I have been debating for the last several hours about posting this rant on here. I finally decided I would just do it.
I’m a bit pissed off right now. So I will try to keep my ranting to a bit of a minimum, but understand I make no promises.
Can anyone tell me why it is the people in our lives that should not judge us, that should love us, accept us and encourage us the most that end up being the ones that hurt us the most? Don’t get me wrong, I have some pretty great people in my life that love me and accept me just the way I am. But it’s those few that don’t that cause the most pain.
As most of you know I have two little girls, 9 and 7. Both gorgeous, yes I am biased..lol Neither one of them are big by any means. Both are very active and vivacious. I am telling you this because my 9 year old told me something this morning that happened yesterday while she was out with her Daddy running errands.

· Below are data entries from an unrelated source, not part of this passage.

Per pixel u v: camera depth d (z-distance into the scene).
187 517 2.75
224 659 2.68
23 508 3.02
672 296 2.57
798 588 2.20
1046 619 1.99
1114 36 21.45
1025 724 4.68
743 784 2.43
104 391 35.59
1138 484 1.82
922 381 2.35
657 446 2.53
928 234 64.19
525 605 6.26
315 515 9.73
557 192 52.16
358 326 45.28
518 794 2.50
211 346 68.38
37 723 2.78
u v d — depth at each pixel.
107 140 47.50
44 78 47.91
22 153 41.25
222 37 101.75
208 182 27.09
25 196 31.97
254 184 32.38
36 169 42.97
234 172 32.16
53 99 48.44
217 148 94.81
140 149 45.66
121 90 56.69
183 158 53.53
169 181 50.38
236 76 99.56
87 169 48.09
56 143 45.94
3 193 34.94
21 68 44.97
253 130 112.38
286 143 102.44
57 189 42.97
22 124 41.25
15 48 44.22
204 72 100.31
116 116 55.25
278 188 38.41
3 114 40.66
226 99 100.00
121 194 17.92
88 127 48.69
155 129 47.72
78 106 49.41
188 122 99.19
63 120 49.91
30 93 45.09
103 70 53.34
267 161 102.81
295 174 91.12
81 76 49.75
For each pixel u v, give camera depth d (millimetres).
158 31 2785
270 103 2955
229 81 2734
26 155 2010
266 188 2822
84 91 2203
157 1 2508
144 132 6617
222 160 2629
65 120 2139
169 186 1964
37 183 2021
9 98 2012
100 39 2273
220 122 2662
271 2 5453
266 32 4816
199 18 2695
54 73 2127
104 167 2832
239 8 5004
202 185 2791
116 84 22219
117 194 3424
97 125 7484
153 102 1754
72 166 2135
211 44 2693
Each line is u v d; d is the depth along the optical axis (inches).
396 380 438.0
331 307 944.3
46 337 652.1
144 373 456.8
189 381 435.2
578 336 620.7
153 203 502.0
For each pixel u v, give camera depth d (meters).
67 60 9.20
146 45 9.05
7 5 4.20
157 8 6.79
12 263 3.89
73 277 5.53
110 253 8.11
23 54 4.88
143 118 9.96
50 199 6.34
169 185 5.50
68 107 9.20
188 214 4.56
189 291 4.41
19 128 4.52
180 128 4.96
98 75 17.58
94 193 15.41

She was eating her snack and was told that it was unhealthy and she said she knew, so this person asked her “What, you want to be fat like your mother” my daughter looked at her and said my mom’s not fat.
Needless to say, there was hellfire in my house this morning when I found out. How dare she make my child feel the need to defend me. How dare she disrespect me and my family like that to my 9 year old! What fricken planet is she living on that this is acceptable?!
This person is related by marriage. I won’t say specifically who…
If for some reason you find your way to my blog…you know who you are. I won’t name names, I don’t need to.
If you have someone in your life that is demeaning, rude, cynical and critical, squash them like the bug they are. The damage that they do is like a termite. You don’t realize how much damage has been done until the walls are to weak to stand.
I am curvy, I am big, I am beautiful…my daughters are beautiful, regardless if they end up thin or they end up big. I don’t feel that putting them down at this age is helpful or necessary. Hell for that matter…it isn’t helpful or necessary at any age!
If we all conform to what others think is ‘acceptable’ or ‘normal’ or ‘right’ we would all look the same, talk the same and act the same. I’m sorry…I don’t want to fit in society’s box of perfect.
I have days where I wish I had another body, one that was thin and beautiful. I have days where I wish I had done things differently in my life…but you know what. This is me. Acceptance has to start with ourselves. As cruel as people can be, we have to love ourselves, we have to know that regardless that we aren’t perfectly thin, that we have curves, that we are big, we are still beautiful.
Criticism in this fashion is hurtful…Not helpful. If you have someone in your life that is plus sized, that is full figured and curvy, tell them that they are beautiful today. Don’t tell them to put that french fry down, or that soda, just tell them they are beautiful. It’s encouragement enough.
Love yourself, accept yourself, and put a filter on your ears and your heart for the termites you have in your life. They aren’t worth the pain and destruction they cause.
Always..Big, Bold and Absolutely Beautiful!